> **Try it**
Every line of the entries below that carries the string "degrees" should be copied.

> **Given entries**
%%
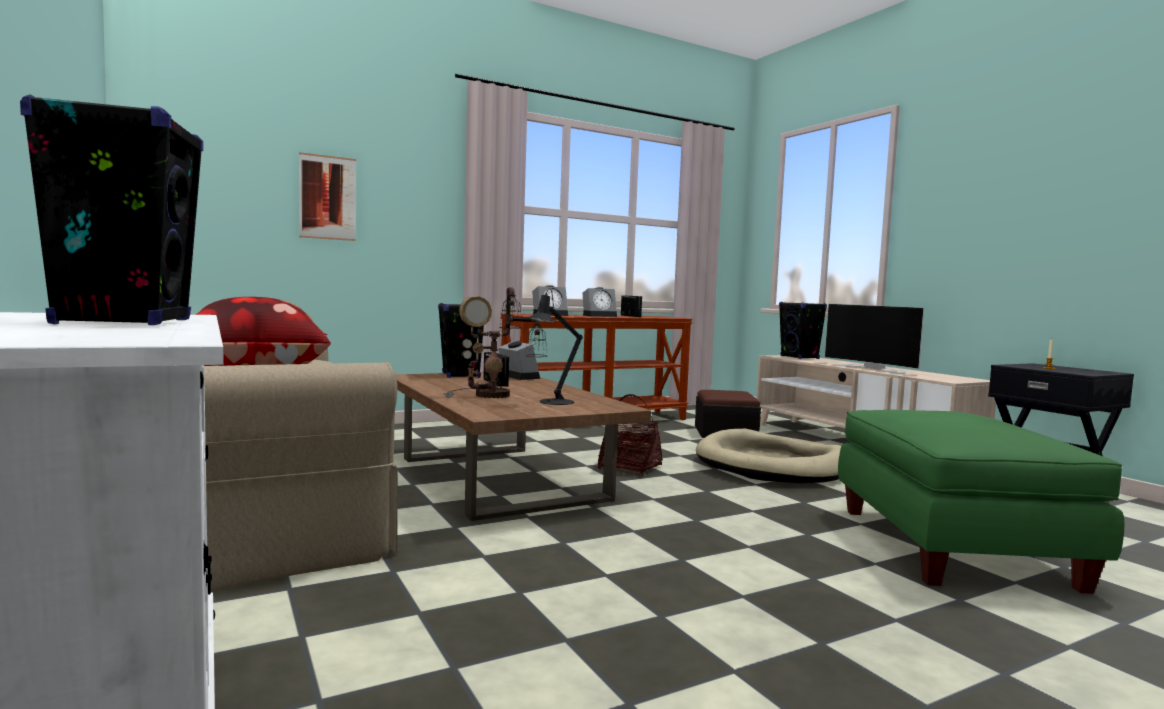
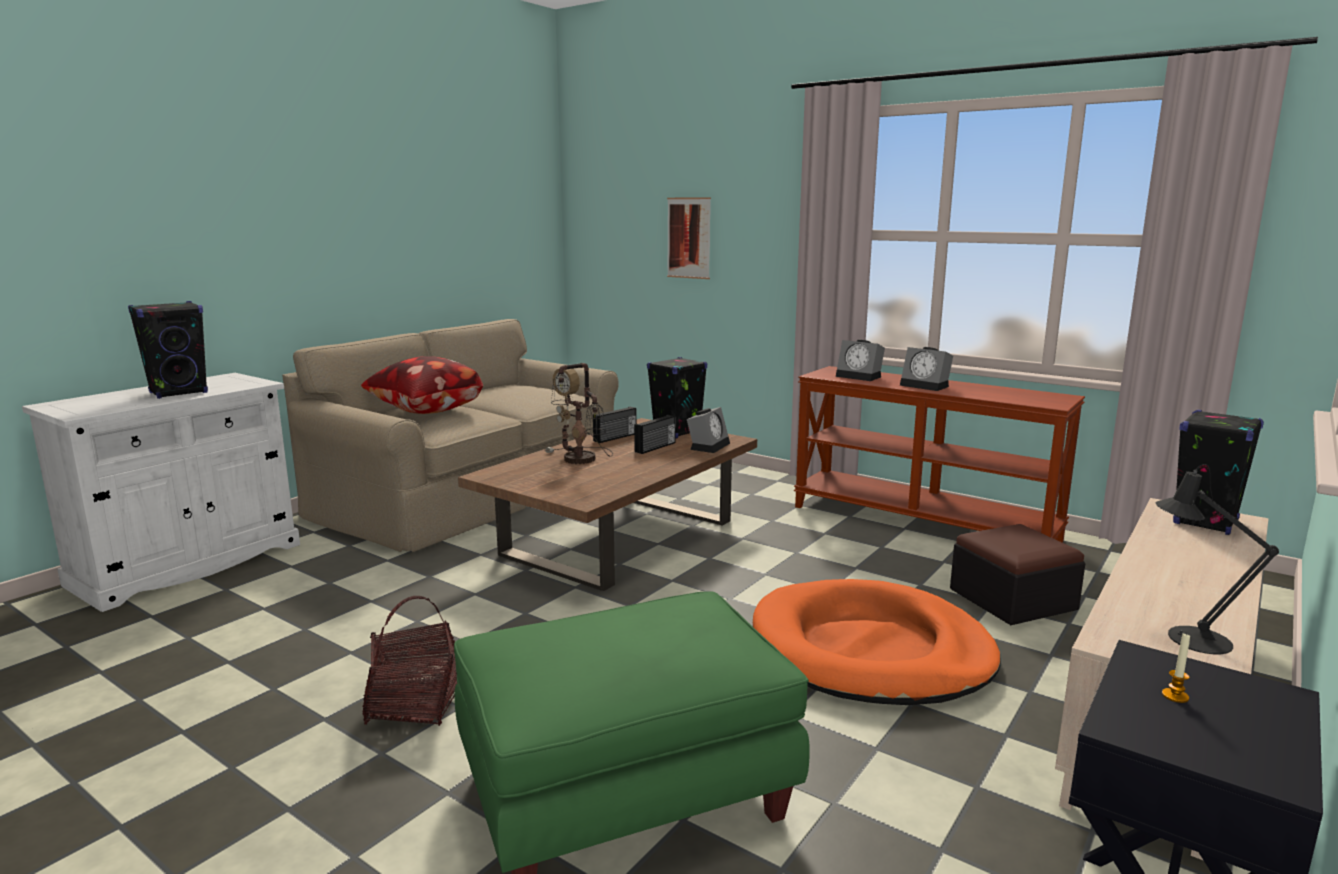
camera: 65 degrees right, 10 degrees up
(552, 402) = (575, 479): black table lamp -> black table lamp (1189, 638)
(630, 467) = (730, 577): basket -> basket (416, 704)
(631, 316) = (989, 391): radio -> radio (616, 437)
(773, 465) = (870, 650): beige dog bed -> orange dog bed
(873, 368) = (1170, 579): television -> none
%%
%%
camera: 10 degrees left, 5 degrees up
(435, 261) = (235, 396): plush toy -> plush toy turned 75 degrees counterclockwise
%%
%%
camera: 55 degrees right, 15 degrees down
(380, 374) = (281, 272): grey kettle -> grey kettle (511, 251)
%%
> **Response box**
camera: 65 degrees right, 10 degrees up
camera: 10 degrees left, 5 degrees up
(435, 261) = (235, 396): plush toy -> plush toy turned 75 degrees counterclockwise
camera: 55 degrees right, 15 degrees down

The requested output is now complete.